The more I spoke out about these issues, the more retaliation I faced.
He describes some of the retaliation he experiences, which continued right up to the present, but he doesn’t want to dwell on it because, after all, victimization is not his thing.. The Grievance Studies affair was the beginning of the end:
I continued to believe, perhaps naively, that if I exposed the flawed thinking on which Portland State’s new values were based, I could shake the university from its madness. In 2018 I co-published a series of absurd or morally repugnant peer-reviewed articles in journals that focused on issues of race and gender. In one of them we argued that there was an epidemic of dog rape at dog parks and proposed that we leash men the way we leash dogs. Our purpose was to show that certain kinds of “scholarship” are based not on finding truth but on advancing social grievances. This worldview is not scientific, and it is not rigorous.
Administrators and faculty were so angered by the papers that they published an anonymous piece in the student paper and Portland State filed formal charges against me. Their accusation? “Research misconduct” based on the absurd premise that the journal editors who accepted our intentionally deranged articles were “human subjects.” I was found guilty of not receiving approval to experiment on human subjects.
Meanwhile, ideological intolerance continued to grow at Portland State. . . .
You can read about the harassment, which included graffiti and disruptions of his classes and panels, none of which was ever investigated nor were any students disciplined.
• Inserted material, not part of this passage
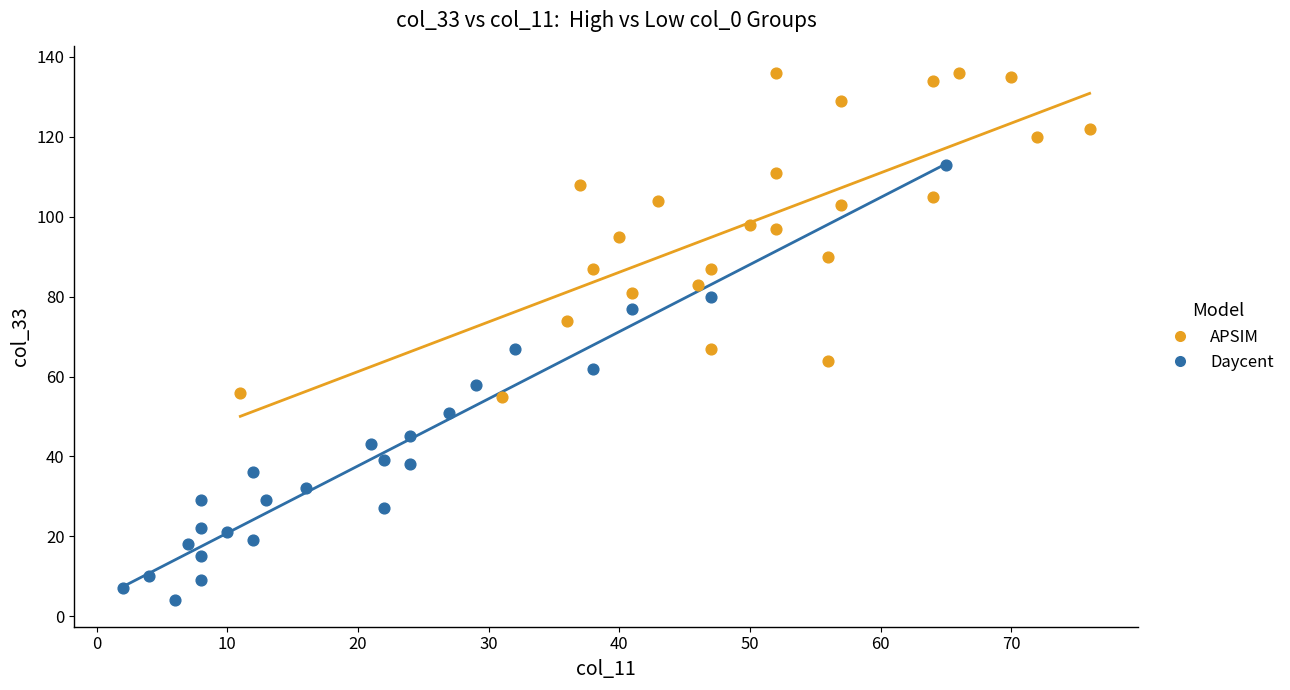

Which series has the largest Y range (max minus min)?

Daycent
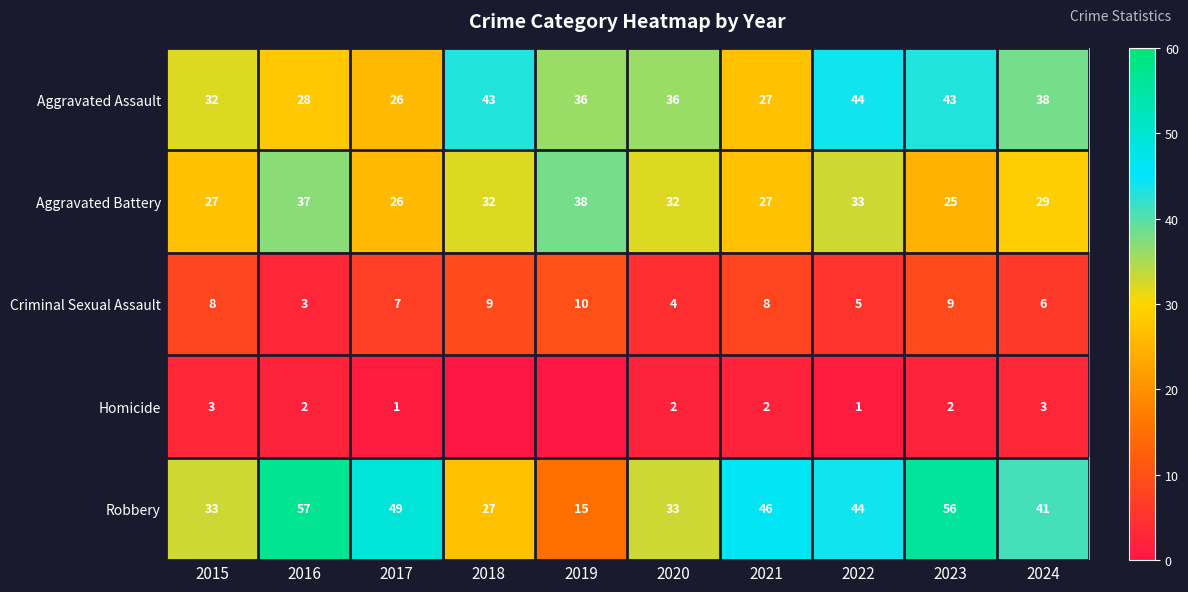

Rank the series at 2016 from lowest to highest value.

Homicide, Criminal Sexual Assault, Aggravated Assault, Aggravated Battery, Robbery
Finally, he had enough, and resigned out of frustration due to the inability to maintain his own principles (he’d been silenced to some extent):
This isn’t about me. This is about the kind of institutions we want and the values we choose. Every idea that has advanced human freedom has always, and without fail, been initially condemned. As individuals, we often seem incapable of remembering this lesson, but that is exactly what our institutions are for: to remind us that the freedom to question is our fundamental right. Educational institutions should remind us that that right is also our duty.
Portland State University has failed in fulfilling this duty. In doing so it has failed not only its students but the public that supports it. While I am grateful for the opportunity to have taught at Portland State for over a decade, it has become clear to me that this institution is no place for people who intend to think freely and explore ideas.
This is not the outcome I wanted. But I feel morally obligated to make this choice. For ten years, I have taught my students the importance of living by your principles. One of mine is to defend our system of liberal education from those who seek to destroy it. Who would I be if I didn’t?
So he’s voluntarily given up his job and his income. I hope some other school snaps him up, but things being what they are, he’s surely been tainted by opposing the Woke. And the Woke run nearly all the universities.
I doubt PSU realizes what a great professor it’s losing. I’m sure they’re relieved that they’re free of an anti-Woke faculty member who challenged their ideas and was subject to complaints. Well, it’s their loss. PSU is going the way of Evergreen State, purging “dissident” professors and enforcing intellectual conformity. I know there are some parents and prospective college students who still want a challenging education—who want to learn to think and analyze rather than absorb and parrot whatever dogma their professors feed them. Those people should avoid PSU like the plague.